Sure. But then you get things like "finalizers" to clean up unmanaged 
resources, the "using" statement to enforce the use of finalizers, all kinds 
of odd rules in the GC engine that slow it down because it has to deal with 
finalizers, etc.

Sort of the same way that when a process in UNIX exits, there's a list of 
things the kernel cleans up for it on its way out.

> That sounds moderately mental. I'd hate to think what happens if you get 
> the microcode wrong...

The same as if you get any other program wrong. What do you mean? It's 
probably far easier than writing a modern bytecode interpreter like the JVM.

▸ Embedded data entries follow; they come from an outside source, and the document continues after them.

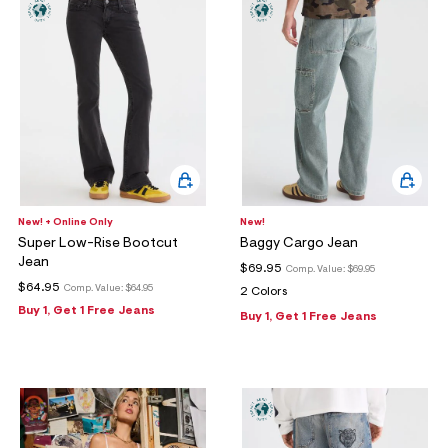
New! + Online Only
New!
Super Low-Rise Bootcut
Baggy Cargo Jean
Jean
$69.95
Comp. Value:
$69.95
$64.95
Comp. Value:
$64.95
2 Colors
Buy 1, Get 1 Free Jeans
Buy 1, Get 1 Free Jeans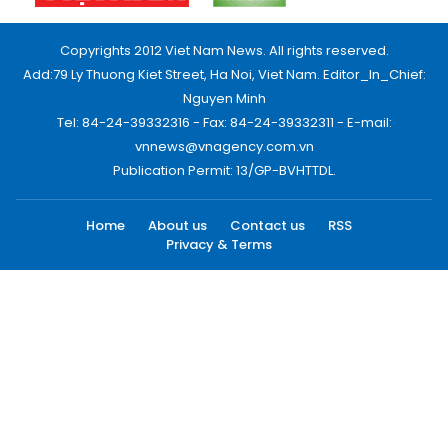
Copyrights 2012 Viet Nam News. All rights reserved.
Add:79 Ly Thuong Kiet Street, Ha Noi, Viet Nam. Editor_In_Chief:
Nguyen Minh
Tel: 84-24-39332316 - Fax: 84-24-39332311 - E-mail:
vnnews@vnagency.com.vn
Publication Permit: 13/GP-BVHTTDL.
Home
About us
Contact us
RSS
Privacy & Terms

> Not even built into the language - built into a library. And, 
> presumably, by changing that library, you can change how the filesystem 
> works...

Right. That's the idea. Basically, what's a file? It's a data structure you 
access. Why is a file different from an array of bytes held by a process 
that just never exits?

> Well, to some extent there /is/. By definition, an application is 
> something that solves a real-world problem, and an OS is something that 
> provides services to applications.

Where do you draw the distinction, if there's exactly one application 
running on the custom OS?

>> In other words, they're using an OO memory model. Objects are contiguous
>> blobs, but it doesn't really matter beyond that where they are in the
>> address space. So instead of doing a compacting garbage collection in a
>> linear space, they do a compacting garbage collection on a per-page
>> basis. *That* is really the innovation.
> 
> Sure. If the virtual address space supports it, why not? (Other than 
> "because most OS designs assume that you would never want to do such a 
> thing".)

Well, that's exactly the point. Most computer languages completely ignore 
virtual memory. Only managed OO languages come close to having a concept of 
memory as something other than an array of bytes, and even that is more 
segments than pages.

I used to use an HP mainframe that was incapable of running C, because it 
was a segmented chip. It was really old, but it would be ideal for running 
an OO language nowadays, because you had tons of segments available, etc. 
Basically, pointers pointed to segments, not bytes, so it was in hindsight a 
very OO kind of architecture.

The Burroughs B series had typed machine code. Each memory address also had 
tag bits saying what type was stored there, so the machine code just had an 
"add" instruction, not an "add integers" or "add floats". The operands said 
what the type was. And array accesses had to go through an array pointer, 
which included the bounds of the array.  Again, another machine you couldn't 
run C on.

> OK, now I must know... WTF is this "memmap" that I keep hearing about?

http://lmgtfy.com/?q=what+is+memmap

> I'm more dubious about how useful it is for everyone else. 

As I've said, I think that the very small and the very large will both be 
using this sort of thing more and more. If you can cut $5 off the cost of 
building a TiVO by using a language other than C, you'll see that happening. 
If you can cache 20% more stuff on a memcached-like server by ditching 
Linux, you'll see Amazon starting to do that I expect. Most large servers 
are single-purpose nowadays anyway.

-- 
Darren New, San Diego CA, USA (PST)
   Serving Suggestion:
     "Don't serve this any more. It's awful."